╭─ Recorded information

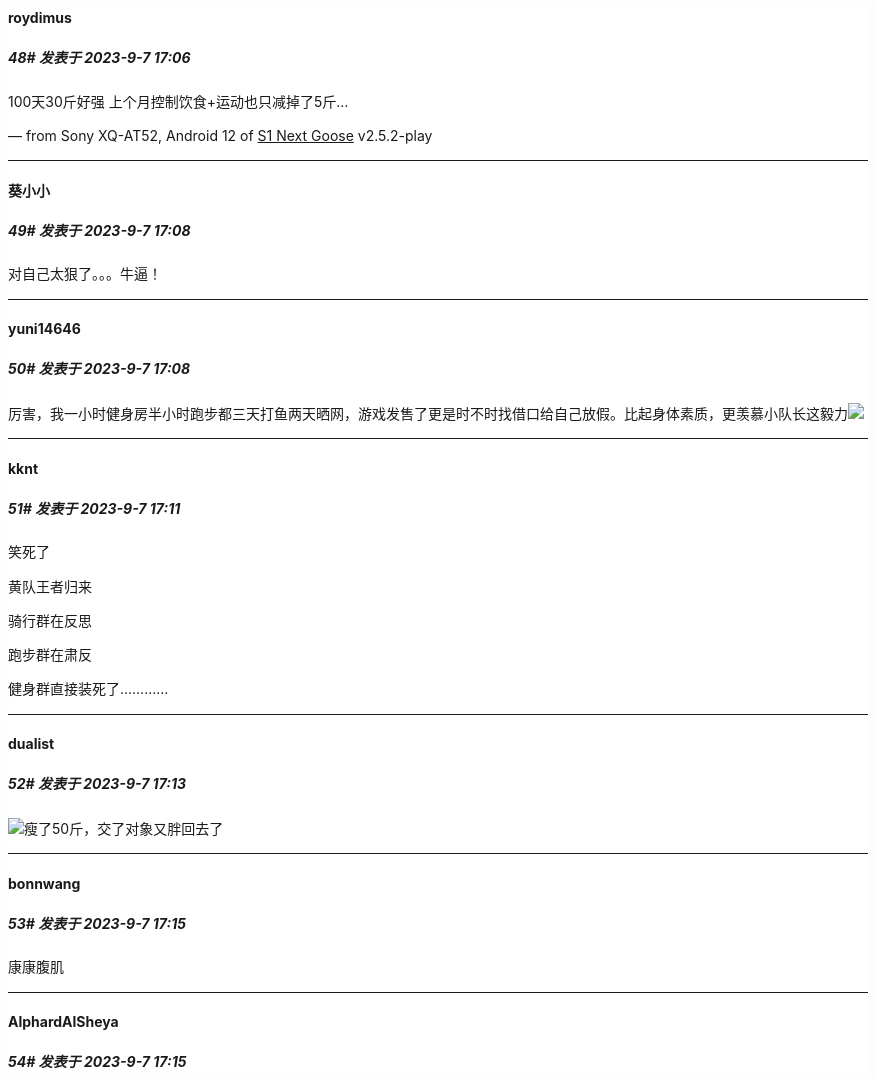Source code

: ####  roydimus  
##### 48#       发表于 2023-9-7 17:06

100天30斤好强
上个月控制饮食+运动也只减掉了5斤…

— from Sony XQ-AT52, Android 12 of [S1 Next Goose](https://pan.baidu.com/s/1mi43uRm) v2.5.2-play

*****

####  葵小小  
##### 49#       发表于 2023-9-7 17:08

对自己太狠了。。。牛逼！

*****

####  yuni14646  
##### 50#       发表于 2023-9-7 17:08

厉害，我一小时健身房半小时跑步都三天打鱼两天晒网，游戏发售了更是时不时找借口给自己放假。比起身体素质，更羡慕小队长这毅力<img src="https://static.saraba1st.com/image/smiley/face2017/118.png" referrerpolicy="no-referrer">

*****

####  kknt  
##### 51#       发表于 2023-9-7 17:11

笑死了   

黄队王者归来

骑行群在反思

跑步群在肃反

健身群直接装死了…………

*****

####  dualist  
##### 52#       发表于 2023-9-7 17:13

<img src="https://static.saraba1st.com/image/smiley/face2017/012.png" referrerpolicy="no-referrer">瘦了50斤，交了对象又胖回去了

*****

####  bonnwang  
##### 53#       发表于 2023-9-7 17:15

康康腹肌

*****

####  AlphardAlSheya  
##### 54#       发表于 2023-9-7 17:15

╰─

§ Prompt:
Each entry should be repeated exactly as it appears; the pictures stay out.

§ Reply:
Source code

: ####  roydimus  
##### 48#       发表于 2023-9-7 17:06

100天30斤好强
上个月控制饮食+运动也只减掉了5斤…

— from Sony XQ-AT52, Android 12 of [S1 Next Goose](https://pan.baidu.com/s/1mi43uRm) v2.5.2-play

*****

####  葵小小  
##### 49#       发表于 2023-9-7 17:08

对自己太狠了。。。牛逼！

*****

####  yuni14646  
##### 50#       发表于 2023-9-7 17:08

厉害，我一小时健身房半小时跑步都三天打鱼两天晒网，游戏发售了更是时不时找借口给自己放假。比起身体素质，更羡慕小队长这毅力<img src="https://static.saraba1st.com/image/smiley/face2017/118.png" referrerpolicy="no-referrer">

*****

####  kknt  
##### 51#       发表于 2023-9-7 17:11

笑死了   

黄队王者归来

骑行群在反思

跑步群在肃反

健身群直接装死了…………

*****

####  dualist  
##### 52#       发表于 2023-9-7 17:13

<img src="https://static.saraba1st.com/image/smiley/face2017/012.png" referrerpolicy="no-referrer">瘦了50斤，交了对象又胖回去了

*****

####  bonnwang  
##### 53#       发表于 2023-9-7 17:15

康康腹肌

*****

####  AlphardAlSheya  
##### 54#       发表于 2023-9-7 17:15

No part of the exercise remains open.